WHAT THIS TASK INVOLVES: Rewrite the stretch of material from the start through the line containing "genus: Comostola", changing "common name" to "vernacular name" wherever it occurs and leaving everything else unaltered.

PROVIDED MATERIAL:

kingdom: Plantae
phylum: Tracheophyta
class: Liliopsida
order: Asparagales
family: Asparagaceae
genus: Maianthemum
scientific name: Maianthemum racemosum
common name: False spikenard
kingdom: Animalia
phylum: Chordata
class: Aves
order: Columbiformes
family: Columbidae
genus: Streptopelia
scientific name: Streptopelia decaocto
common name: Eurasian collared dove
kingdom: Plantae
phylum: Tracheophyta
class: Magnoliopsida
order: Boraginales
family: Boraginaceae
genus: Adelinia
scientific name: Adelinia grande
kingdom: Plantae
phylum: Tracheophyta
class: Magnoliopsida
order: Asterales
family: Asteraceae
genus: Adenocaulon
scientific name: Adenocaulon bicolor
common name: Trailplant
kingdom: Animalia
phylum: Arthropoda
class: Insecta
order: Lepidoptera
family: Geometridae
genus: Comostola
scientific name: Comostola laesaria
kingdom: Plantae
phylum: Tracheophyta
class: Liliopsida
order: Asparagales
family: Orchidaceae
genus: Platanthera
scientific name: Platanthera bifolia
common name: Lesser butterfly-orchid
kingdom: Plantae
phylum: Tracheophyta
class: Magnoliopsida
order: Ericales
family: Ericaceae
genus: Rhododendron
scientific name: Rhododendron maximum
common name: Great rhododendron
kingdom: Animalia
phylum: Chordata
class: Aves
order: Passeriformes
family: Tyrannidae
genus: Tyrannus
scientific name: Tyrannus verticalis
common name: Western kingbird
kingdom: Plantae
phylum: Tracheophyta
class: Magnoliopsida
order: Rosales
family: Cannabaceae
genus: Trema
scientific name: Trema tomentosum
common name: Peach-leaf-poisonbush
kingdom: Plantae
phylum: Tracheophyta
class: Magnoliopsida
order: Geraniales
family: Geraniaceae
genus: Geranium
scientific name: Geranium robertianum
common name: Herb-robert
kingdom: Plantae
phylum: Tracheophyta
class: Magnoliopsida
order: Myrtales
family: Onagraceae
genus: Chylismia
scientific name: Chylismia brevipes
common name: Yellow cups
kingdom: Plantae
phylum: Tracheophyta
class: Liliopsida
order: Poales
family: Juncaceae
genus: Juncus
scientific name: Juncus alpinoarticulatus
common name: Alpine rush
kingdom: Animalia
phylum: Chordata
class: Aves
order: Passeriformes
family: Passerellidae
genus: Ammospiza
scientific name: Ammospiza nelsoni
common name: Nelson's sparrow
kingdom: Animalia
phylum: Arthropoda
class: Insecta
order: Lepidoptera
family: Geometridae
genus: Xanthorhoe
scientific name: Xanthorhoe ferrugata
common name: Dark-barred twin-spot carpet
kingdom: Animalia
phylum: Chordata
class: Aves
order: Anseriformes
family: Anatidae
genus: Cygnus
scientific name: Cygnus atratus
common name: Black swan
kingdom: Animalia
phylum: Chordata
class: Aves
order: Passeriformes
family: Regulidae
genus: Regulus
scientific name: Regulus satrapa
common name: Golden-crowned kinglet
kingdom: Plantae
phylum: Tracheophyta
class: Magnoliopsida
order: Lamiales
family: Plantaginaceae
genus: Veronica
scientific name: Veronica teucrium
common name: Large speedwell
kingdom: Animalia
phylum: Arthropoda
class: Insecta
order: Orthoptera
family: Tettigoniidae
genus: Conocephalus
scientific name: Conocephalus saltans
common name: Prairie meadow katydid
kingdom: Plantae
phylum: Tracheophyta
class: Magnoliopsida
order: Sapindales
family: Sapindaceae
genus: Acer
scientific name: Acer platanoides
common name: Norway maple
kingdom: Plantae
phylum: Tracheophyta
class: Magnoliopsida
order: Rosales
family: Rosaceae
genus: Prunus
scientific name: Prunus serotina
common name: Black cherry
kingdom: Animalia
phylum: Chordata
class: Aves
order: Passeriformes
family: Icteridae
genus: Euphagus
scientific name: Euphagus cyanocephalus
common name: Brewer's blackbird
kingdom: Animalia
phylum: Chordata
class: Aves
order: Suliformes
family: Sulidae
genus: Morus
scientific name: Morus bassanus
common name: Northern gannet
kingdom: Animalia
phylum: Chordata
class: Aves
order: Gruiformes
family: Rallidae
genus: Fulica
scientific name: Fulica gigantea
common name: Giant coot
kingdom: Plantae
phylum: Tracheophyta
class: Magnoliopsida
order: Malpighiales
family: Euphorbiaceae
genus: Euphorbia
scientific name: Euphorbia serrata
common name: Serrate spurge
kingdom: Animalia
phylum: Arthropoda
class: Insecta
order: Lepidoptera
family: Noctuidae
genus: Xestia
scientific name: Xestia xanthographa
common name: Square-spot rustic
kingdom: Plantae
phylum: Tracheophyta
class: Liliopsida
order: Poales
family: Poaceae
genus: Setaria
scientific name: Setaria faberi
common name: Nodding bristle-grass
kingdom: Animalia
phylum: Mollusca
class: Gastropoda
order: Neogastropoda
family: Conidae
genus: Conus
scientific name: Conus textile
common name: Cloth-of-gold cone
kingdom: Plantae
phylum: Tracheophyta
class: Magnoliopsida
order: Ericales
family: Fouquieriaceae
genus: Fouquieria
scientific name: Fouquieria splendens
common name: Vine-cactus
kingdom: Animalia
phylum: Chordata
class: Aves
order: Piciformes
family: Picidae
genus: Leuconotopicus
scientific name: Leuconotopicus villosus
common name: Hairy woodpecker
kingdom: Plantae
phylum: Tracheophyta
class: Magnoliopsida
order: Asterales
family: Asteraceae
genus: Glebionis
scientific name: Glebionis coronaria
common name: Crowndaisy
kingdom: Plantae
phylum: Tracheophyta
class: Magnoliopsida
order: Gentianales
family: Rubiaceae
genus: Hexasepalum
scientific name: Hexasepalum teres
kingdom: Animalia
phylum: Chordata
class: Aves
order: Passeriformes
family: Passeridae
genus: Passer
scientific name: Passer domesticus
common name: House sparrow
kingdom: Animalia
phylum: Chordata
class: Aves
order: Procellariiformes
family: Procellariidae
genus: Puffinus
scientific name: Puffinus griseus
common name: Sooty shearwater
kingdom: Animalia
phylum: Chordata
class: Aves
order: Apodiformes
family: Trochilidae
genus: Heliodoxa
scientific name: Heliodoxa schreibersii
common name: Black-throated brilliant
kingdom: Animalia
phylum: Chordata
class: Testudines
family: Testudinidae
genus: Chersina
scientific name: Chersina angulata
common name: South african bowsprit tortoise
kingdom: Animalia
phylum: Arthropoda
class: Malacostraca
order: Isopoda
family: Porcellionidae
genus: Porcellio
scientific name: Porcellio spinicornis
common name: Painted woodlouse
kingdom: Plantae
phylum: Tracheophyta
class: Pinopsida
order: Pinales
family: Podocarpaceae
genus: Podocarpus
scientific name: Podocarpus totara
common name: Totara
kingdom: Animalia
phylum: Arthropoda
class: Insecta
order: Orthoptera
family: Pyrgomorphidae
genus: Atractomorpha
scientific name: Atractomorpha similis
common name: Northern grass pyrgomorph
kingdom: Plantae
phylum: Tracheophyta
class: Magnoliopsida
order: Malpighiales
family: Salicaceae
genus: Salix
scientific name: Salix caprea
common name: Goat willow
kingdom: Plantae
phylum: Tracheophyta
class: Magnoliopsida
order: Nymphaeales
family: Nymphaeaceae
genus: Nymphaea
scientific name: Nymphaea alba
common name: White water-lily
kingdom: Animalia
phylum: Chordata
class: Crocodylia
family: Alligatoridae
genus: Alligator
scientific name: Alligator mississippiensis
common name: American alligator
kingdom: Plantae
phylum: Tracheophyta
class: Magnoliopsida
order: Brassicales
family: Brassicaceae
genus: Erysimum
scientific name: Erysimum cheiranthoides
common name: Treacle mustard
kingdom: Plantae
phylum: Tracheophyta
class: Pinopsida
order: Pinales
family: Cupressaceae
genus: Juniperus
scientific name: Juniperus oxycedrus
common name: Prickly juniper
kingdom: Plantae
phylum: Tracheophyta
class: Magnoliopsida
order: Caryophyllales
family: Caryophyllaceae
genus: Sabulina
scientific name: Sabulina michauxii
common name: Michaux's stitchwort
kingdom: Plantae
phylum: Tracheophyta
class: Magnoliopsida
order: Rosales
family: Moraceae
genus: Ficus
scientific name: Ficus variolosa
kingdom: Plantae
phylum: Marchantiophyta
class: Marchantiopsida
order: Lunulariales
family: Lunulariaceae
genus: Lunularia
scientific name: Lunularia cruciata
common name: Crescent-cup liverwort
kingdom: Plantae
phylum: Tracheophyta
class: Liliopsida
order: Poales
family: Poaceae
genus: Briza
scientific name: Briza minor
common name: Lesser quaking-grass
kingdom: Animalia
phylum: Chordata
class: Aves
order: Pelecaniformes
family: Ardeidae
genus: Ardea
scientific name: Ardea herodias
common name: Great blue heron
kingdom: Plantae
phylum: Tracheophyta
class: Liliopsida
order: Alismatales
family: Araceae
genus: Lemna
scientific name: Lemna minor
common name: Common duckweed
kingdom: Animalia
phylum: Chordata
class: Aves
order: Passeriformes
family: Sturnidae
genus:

ANSWER BELOW:
kingdom: Plantae
phylum: Tracheophyta
class: Liliopsida
order: Asparagales
family: Asparagaceae
genus: Maianthemum
scientific name: Maianthemum racemosum
vernacular name: False spikenard
kingdom: Animalia
phylum: Chordata
class: Aves
order: Columbiformes
family: Columbidae
genus: Streptopelia
scientific name: Streptopelia decaocto
vernacular name: Eurasian collared dove
kingdom: Plantae
phylum: Tracheophyta
class: Magnoliopsida
order: Boraginales
family: Boraginaceae
genus: Adelinia
scientific name: Adelinia grande
kingdom: Plantae
phylum: Tracheophyta
class: Magnoliopsida
order: Asterales
family: Asteraceae
genus: Adenocaulon
scientific name: Adenocaulon bicolor
vernacular name: Trailplant
kingdom: Animalia
phylum: Arthropoda
class: Insecta
order: Lepidoptera
family: Geometridae
genus: Comostola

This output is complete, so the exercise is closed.